Which Wafer Suits Power Modules?
Power modules need wafer materials that can support high voltage, high current density, thermal stability, and long-term reliability. The right wafer depends on device voltage, switching frequency, thermal design, package structure, and cost target. Silicon, SiC, epitaxial silicon, and ceramic substrates may all appear in power module programs, but their roles are different. A power semiconductor wafer supplier should help match substrate choice with the device and package route.
Start With The Module Requirement
Power modules are not judged only by chip performance. Heat dissipation, switching loss, insulation, bonding reliability, and package size all influence the final system. Devices used in inverters, industrial power supplies, rail transit, energy conversion, and EV-related systems often need materials that handle higher voltage and temperature than general electronic substrates.
SiC is commonly selected for high-voltage and high-temperature power devices. Plutosemi describes silicon carbide wafers as wide-bandgap semiconductor substrates used for high-power, high-voltage, and high-temperature applications. Its SiC product page also states that SiC wafers are widely used as substrates for high-voltage power devices and can support operation at voltage levels of 1200 V and above.
Main Wafer Choices For Power Modules
Silicon Wafers are still widely used in many power devices where cost, mature processing, and standard fabrication compatibility are important. Epitaxial silicon wafers are useful when the active layer needs controlled thickness, dopant, and resistivity. SiC wafers are preferred when the device needs stronger breakdown capability, lower conduction loss, high-frequency switching, and better thermal behavior.

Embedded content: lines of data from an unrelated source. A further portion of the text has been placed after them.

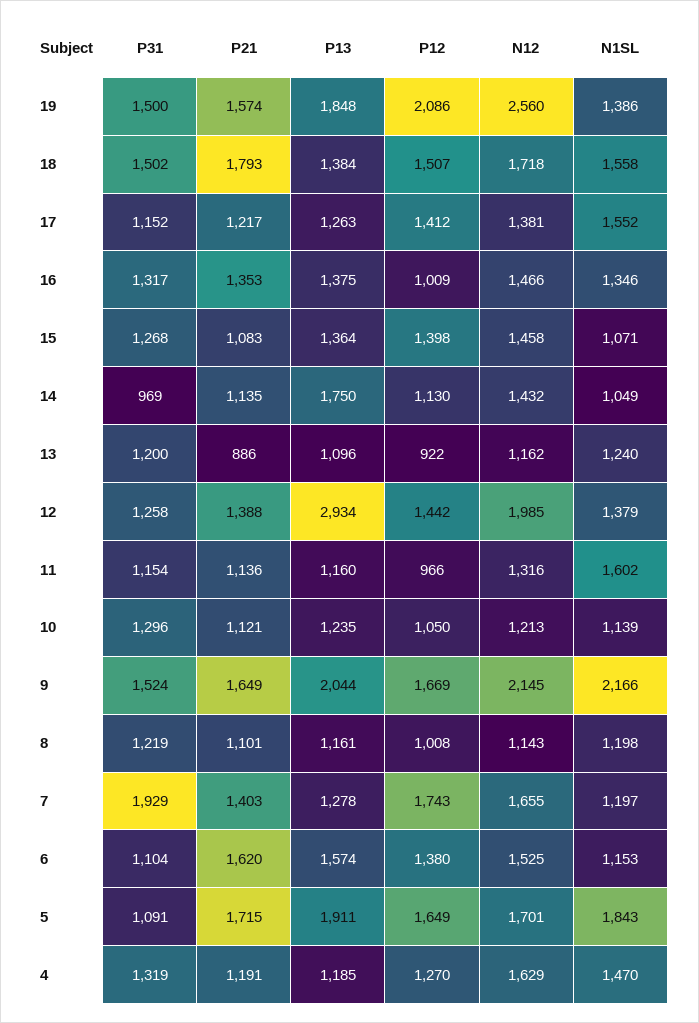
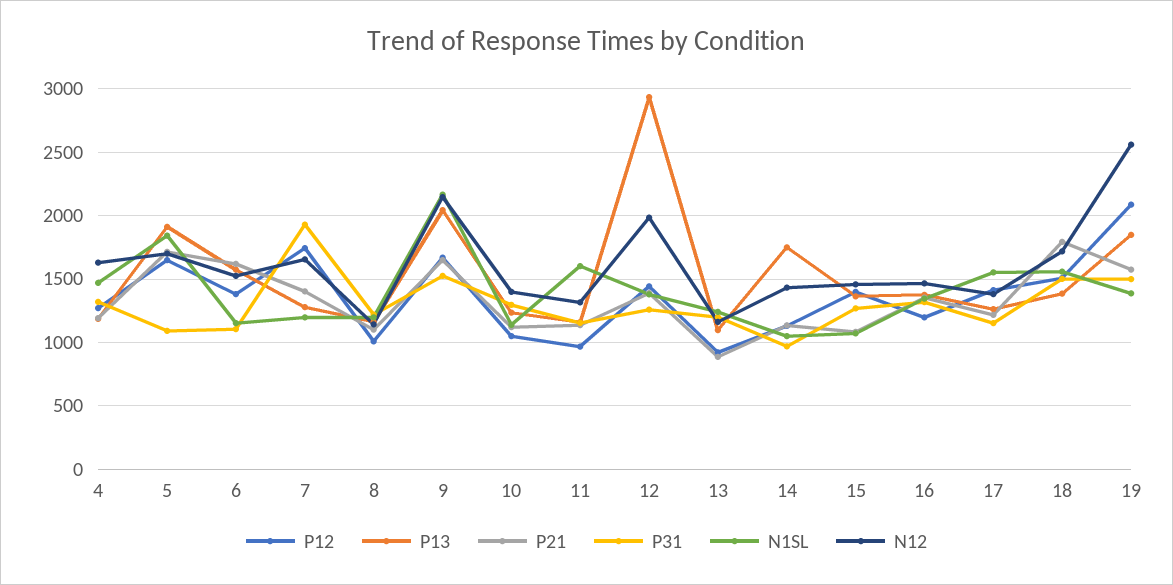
  {
    "P31": {
      "19": 1500,
      "18": 1502,
      "17": 1152,
      "16": 1317,
      "15": 1268,
      "14": 969,
      "13": 1200,
      "12": 1258,
      "11": 1154,
      "10": 1296,
      "9": 1524,
      "8": 1219,
      "7": 1929,
      "6": 1104,
      "5": 1091,
      "4": 1319
    },
    "P21": {
      "19": 1574,
      "18": 1793,
      "17": 1217,
      "16": 1353,
      "15": 1083,
      "14": 1135,
      "13": 886,
      "12": 1388,
      "11": 1136,
      "10": 1121,
      "9": 1649,
      "8": 1101,
      "7": 1403,
      "6": 1620,
      "5": 1715,
      "4": 1191
    },
    "P13": {
      "19": 1848,
      "18": 1384,
      "17": 1263,
      "16": 1375,
      "15": 1364,
      "14": 1750,
      "13": 1096,
      "12": 2934,
      "11": 1160,
      "10": 1235,
      "9": 2044,
      "8": 1161,
      "7": 1278,
      "6": 1574,
      "5": 1911,
      "4": 1185
    },
    "P12": {
      "19": 2086,
      "18": 1507,
      "17": 1412,
-     "16": 1009,
+     "16": 1200,
      "15": 1398,
      "14": 1130,
      "13": 922,
      "12": 1442,
      "11": 966,
      "10": 1050,
      "9": 1669,
      "8": 1008,
      "7": 1743,
      "6": 1380,
      "5": 1649,
      "4": 1270
    },
    "N12": {
      "19": 2560,
      "18": 1718,
      "17": 1381,
      "16": 1466,
      "15": 1458,
      "14": 1432,
      "13": 1162,
      "12": 1985,
      "11": 1316,
-     "10": 1213,
+     "10": 1400,
      "9": 2145,
      "8": 1143,
      "7": 1655,
      "6": 1525,
      "5": 1701,
      "4": 1629
    },
    "N1SL": {
      "19": 1386,
      "18": 1558,
      "17": 1552,
      "16": 1346,
      "15": 1071,
      "14": 1049,
      "13": 1240,
      "12": 1379,
      "11": 1602,
      "10": 1139,
      "9": 2166,
      "8": 1198,
      "7": 1197,
      "6": 1153,
      "5": 1843,
      "4": 1470
    }
  }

Plutosemi’s epitaxial process service lists silicon epitaxial wafers for diodes, Schottky diodes, ultra-fast diodes, Zener diodes, PIN diodes, TVS, power IGBT, power DMOS, MOSFET, bipolar ICs, and other devices. It also lists epi layer thickness from 0.1 μm to 150 μm, resistivity from 0.001 to 50 ohm-cm, and thickness uniformity capability below 1% at the maximum level.

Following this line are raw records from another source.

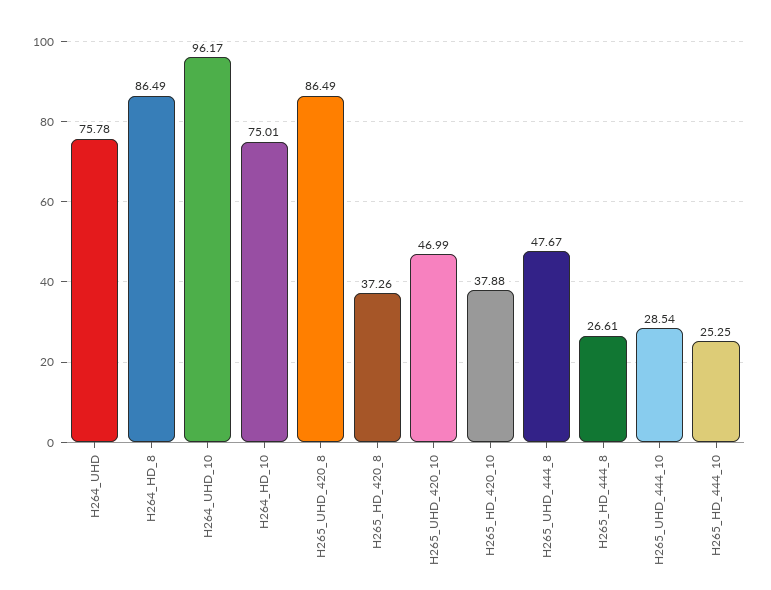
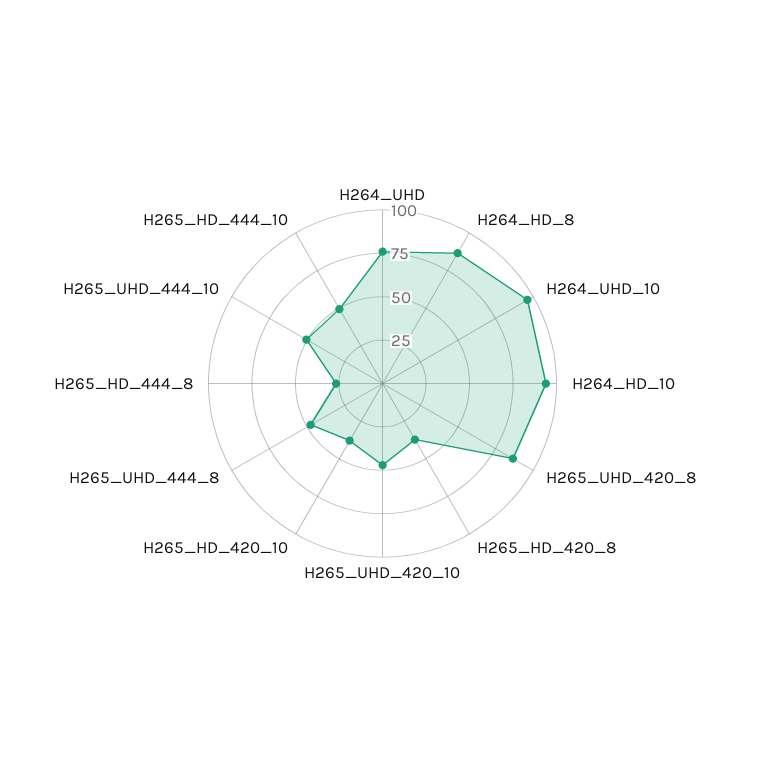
  {
    "H264_UHD": 75.78,
    "H264_HD_8": 86.49,
    "H264_UHD_10": 96.17,
-   "H264_HD_10": 75.01,
+   "H264_HD_10": 95,
    "H265_UHD_420_8": 86.49,
    "H265_HD_420_8": 37.26,
    "H265_UHD_420_10": 46.99,
    "H265_HD_420_10": 37.88,
    "H265_UHD_444_8": 47.67,
    "H265_HD_444_8": 26.61,
-   "H265_UHD_444_10": 28.54,
+   "H265_UHD_444_10": 50,
-   "H265_HD_444_10": 25.25
+   "H265_HD_444_10": 50
  }

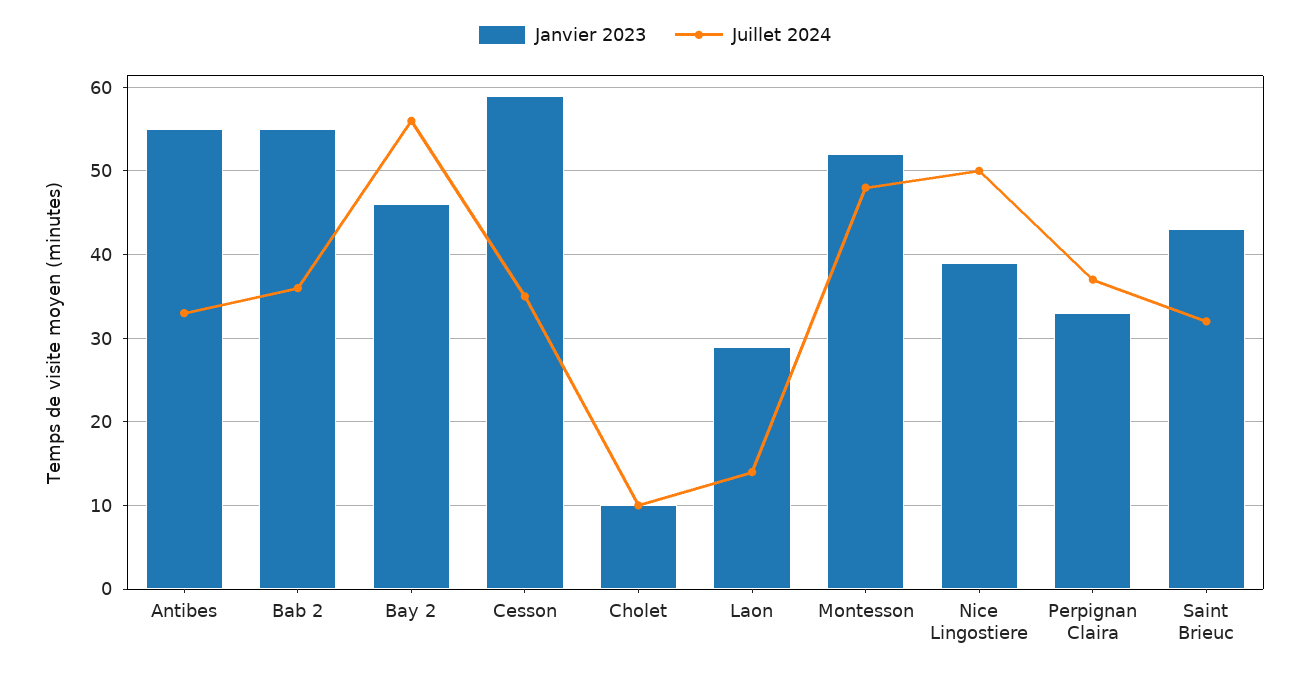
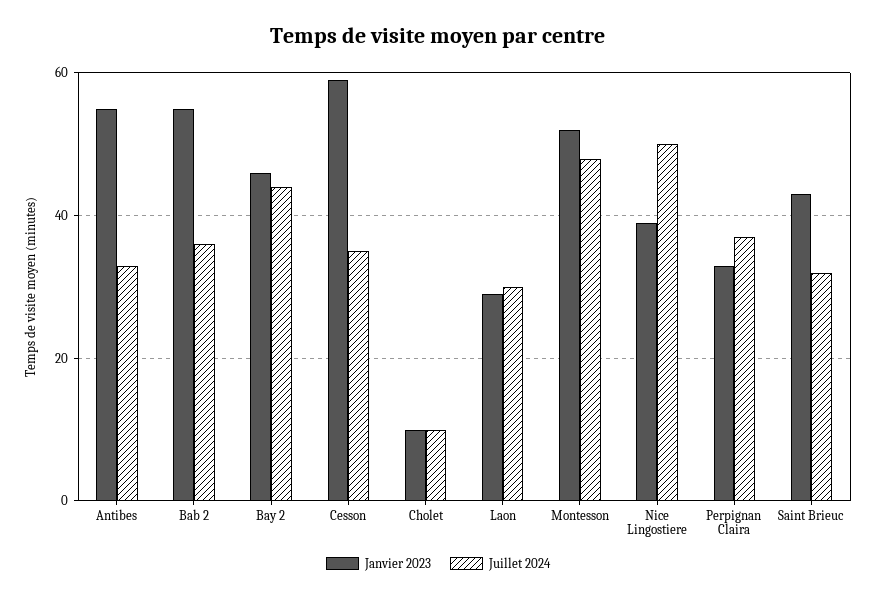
  {
    "Janvier 2023": {
      "Antibes": 55,
      "Bab 2": 55,
      "Bay 2": 46,
      "Cesson": 59,
      "Cholet": 10,
      "Laon": 29,
      "Montesson": 52,
      "Nice Lingostiere": 39,
      "Perpignan Claira": 33,
      "Saint Brieuc": 43
    },
    "Juillet 2024": {
      "Antibes": 33,
      "Bab 2": 36,
-     "Bay 2": 56,
+     "Bay 2": 45,
      "Cesson": 35,
      "Cholet": 10,
-     "Laon": 14,
+     "Laon": 30,
      "Montesson": 48,
      "Nice Lingostiere": 50,
      "Perpignan Claira": 37,
      "Saint Brieuc": 32
    }
  }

Quick Comparison For Procurement
| Wafer Type | Power Module Value | Key Specification |
|---|---|---|
| Silicon wafer | Mature route and broad process compatibility | Resistivity, orientation, polish, TTV |
| Silicon epi wafer | Controlled active layer for power devices | Epi thickness, dopant, resistivity uniformity |
| SiC wafer | High voltage, high temperature, high frequency | Polytype, defect grade, off-axis angle, roughness |
| AlN ceramic substrate | Thermal dissipation and electrical insulation | Thermal conductivity, dielectric strength, flatness |
This comparison helps when reviewing wafer substrates for power modules. The active semiconductor wafer and the ceramic packaging substrate should be selected together because electrical performance and thermal management are connected.
Why SiC Grade Can Matter
SiC wafer grade affects defect control and downstream reliability. Plutosemi lists 150 mm and 200 mm SiC wafer options, 4H thickness options of 350 μm ±25 μm and 500 μm ±25 μm, 4.0° off-axis orientation toward 1120 ±0.5°, resistivity of 0.015–0.025 Ω·cm, TTV ≤3 μm, bow ≤5 μm, warp ≤10 μm, and polished surface roughness Ra ≤0.2 nm.

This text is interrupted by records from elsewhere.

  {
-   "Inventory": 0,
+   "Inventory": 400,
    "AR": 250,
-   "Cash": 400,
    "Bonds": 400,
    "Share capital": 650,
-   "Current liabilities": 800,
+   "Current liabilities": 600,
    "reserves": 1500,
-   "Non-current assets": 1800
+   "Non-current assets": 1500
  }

Defects such as micropipes, basal plane dislocations, screw dislocations, cracks, hex plates, polytype areas, scratches, edge chips, and contamination should be controlled according to device grade. For high-reliability power modules, these details are not optional.
Ceramic Substrates For Heat And Insulation
Power modules also need packaging substrates that move heat while maintaining electrical insulation. Plutosemi’s aluminum nitride wafer page lists thermal conductivity above 170 W/m·K, dielectric strength above 17 kV/mm, volume resistivity above 10E13 ohm-cm, and flexural strength above 450 MPa. These values explain why AlN ceramic substrates are used where thermal dissipation and insulation must work together.
How To Select A Supplier
A power module wafer supplier should confirm both wafer-level and module-level risks. For semiconductor wafers, the focus may be resistivity, epi layer, polytype, defect density, thickness, and surface roughness. For ceramic substrates, the focus may be thermal conductivity, dielectric strength, flatness, size tolerance, and surface finish.
Plutosemi offers silicon wafers, epitaxial services, SiC wafers, aluminum nitride ceramic substrates, SOI, Glass Wafers, quartz substrates, and related wafer processing services. This range supports projects where device wafers and packaging substrates need to be reviewed together.
Final Notes
Power module wafer selection should begin with voltage, current, switching frequency, heat dissipation, package design, and reliability requirements. Silicon, silicon epitaxy, SiC, and AlN ceramic substrates serve different roles. Plutosemi can support material selection, custom specifications, inspection requirements, and repeated procurement planning for power module applications.